WHAT THE TASK ASKS
Word for word, restate every entry shown below.

Collected data:
============

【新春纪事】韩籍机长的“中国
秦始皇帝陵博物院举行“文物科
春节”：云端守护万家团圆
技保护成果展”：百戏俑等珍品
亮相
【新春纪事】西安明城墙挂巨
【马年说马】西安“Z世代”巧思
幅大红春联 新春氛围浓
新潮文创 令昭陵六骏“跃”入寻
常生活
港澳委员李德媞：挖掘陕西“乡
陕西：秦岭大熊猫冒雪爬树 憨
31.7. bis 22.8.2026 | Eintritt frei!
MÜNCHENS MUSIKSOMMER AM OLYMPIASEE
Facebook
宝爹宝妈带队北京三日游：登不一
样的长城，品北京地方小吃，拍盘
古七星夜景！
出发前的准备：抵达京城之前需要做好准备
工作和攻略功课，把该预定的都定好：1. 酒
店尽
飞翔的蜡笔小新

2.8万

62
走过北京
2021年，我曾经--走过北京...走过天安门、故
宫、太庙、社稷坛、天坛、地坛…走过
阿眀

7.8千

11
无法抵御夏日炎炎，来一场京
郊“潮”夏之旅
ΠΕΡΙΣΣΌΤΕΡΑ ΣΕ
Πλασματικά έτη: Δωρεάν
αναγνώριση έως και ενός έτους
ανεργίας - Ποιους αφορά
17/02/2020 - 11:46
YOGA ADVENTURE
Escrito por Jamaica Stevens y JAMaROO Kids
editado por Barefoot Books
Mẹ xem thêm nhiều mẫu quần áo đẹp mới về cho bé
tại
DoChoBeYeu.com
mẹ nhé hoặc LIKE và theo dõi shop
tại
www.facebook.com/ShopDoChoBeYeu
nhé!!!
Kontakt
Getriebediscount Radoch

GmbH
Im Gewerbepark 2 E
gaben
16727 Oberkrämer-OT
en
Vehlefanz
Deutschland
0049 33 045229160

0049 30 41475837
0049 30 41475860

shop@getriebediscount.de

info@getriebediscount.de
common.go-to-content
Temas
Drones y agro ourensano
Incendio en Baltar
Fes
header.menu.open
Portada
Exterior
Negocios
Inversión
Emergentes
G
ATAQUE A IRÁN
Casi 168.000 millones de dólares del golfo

============

WRITTEN RESPONSE
【新春纪事】韩籍机长的“中国
秦始皇帝陵博物院举行“文物科
春节”：云端守护万家团圆
技保护成果展”：百戏俑等珍品
亮相
【新春纪事】西安明城墙挂巨
【马年说马】西安“Z世代”巧思
幅大红春联 新春氛围浓
新潮文创 令昭陵六骏“跃”入寻
常生活
港澳委员李德媞：挖掘陕西“乡
陕西：秦岭大熊猫冒雪爬树 憨
31.7. bis 22.8.2026 | Eintritt frei!
MÜNCHENS MUSIKSOMMER AM OLYMPIASEE
Facebook
宝爹宝妈带队北京三日游：登不一
样的长城，品北京地方小吃，拍盘
古七星夜景！
出发前的准备：抵达京城之前需要做好准备
工作和攻略功课，把该预定的都定好：1. 酒
店尽
飞翔的蜡笔小新

2.8万

62
走过北京
2021年，我曾经--走过北京...走过天安门、故
宫、太庙、社稷坛、天坛、地坛…走过
阿眀

7.8千

11
无法抵御夏日炎炎，来一场京
郊“潮”夏之旅
ΠΕΡΙΣΣΌΤΕΡΑ ΣΕ
Πλασματικά έτη: Δωρεάν
αναγνώριση έως και ενός έτους
ανεργίας - Ποιους αφορά
17/02/2020 - 11:46
YOGA ADVENTURE
Escrito por Jamaica Stevens y JAMaROO Kids
editado por Barefoot Books
Mẹ xem thêm nhiều mẫu quần áo đẹp mới về cho bé
tại
DoChoBeYeu.com
mẹ nhé hoặc LIKE và theo dõi shop
tại
www.facebook.com/ShopDoChoBeYeu
nhé!!!
Kontakt
Getriebediscount Radoch

GmbH
Im Gewerbepark 2 E
gaben
16727 Oberkrämer-OT
en
Vehlefanz
Deutschland
0049 33 045229160

0049 30 41475837
0049 30 41475860

shop@getriebediscount.de

info@getriebediscount.de
common.go-to-content
Temas
Drones y agro ourensano
Incendio en Baltar
Fes
header.menu.open
Portada
Exterior
Negocios
Inversión
Emergentes
G
ATAQUE A IRÁN
Casi 168.000 millones de dólares del golfo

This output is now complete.